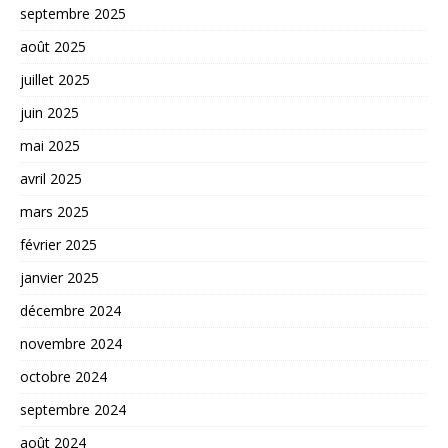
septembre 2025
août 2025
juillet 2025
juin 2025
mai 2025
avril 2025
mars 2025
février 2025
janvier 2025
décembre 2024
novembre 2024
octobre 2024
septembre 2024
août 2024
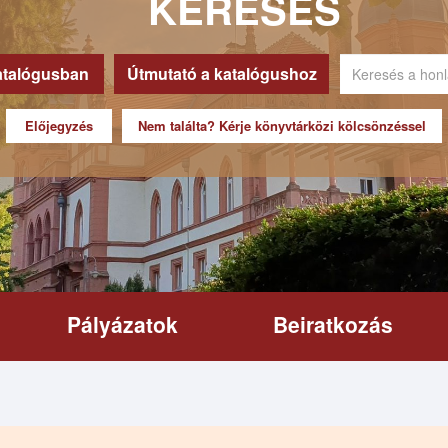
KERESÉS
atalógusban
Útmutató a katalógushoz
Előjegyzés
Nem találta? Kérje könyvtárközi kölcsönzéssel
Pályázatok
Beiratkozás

...

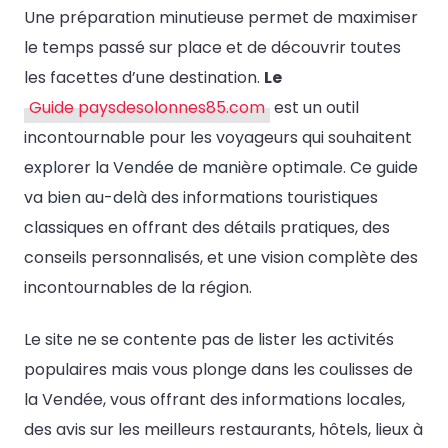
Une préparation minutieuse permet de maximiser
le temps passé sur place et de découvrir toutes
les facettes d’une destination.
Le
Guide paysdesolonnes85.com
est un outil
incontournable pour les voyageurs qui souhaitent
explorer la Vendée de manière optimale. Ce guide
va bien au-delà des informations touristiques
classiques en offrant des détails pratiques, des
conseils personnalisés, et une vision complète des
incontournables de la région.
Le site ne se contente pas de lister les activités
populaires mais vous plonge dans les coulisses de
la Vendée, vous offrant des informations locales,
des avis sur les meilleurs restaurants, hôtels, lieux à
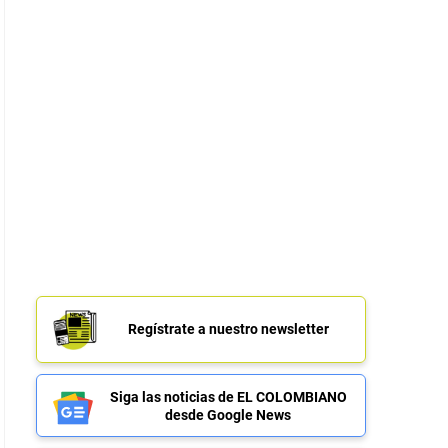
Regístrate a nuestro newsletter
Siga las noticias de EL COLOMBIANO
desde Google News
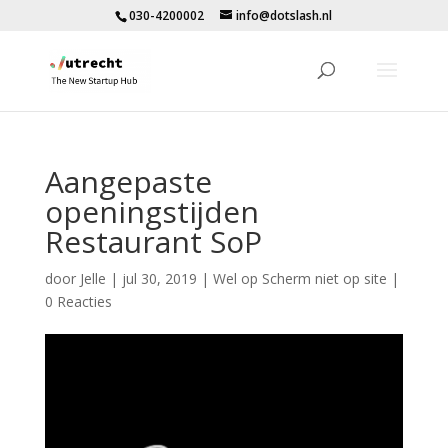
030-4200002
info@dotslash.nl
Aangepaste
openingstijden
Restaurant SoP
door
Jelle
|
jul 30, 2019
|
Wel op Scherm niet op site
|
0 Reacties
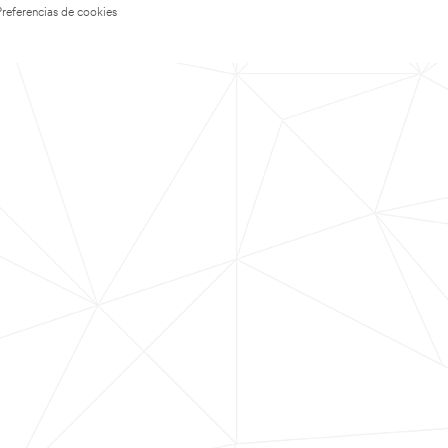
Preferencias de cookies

==

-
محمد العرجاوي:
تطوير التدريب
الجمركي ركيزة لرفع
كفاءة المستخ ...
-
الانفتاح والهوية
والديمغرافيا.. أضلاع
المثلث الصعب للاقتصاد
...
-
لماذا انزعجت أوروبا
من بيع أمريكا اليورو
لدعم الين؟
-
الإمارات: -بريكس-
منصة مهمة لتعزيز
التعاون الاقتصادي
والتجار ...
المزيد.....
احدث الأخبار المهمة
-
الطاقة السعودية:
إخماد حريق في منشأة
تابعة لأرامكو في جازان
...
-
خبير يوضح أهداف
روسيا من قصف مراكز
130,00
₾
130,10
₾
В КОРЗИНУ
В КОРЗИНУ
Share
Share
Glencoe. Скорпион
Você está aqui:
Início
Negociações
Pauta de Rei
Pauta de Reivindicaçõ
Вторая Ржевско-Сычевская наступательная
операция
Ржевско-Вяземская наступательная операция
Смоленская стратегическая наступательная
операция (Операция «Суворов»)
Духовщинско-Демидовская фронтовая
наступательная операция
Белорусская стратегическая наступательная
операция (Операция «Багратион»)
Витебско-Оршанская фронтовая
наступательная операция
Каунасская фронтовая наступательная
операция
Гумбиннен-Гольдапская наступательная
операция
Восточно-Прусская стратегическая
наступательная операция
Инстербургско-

**PROBLEM**: Line count for the string "Ржевско": say how many lines in the listing contain it, and add nothing.

**YOUR RESPONSE**: 2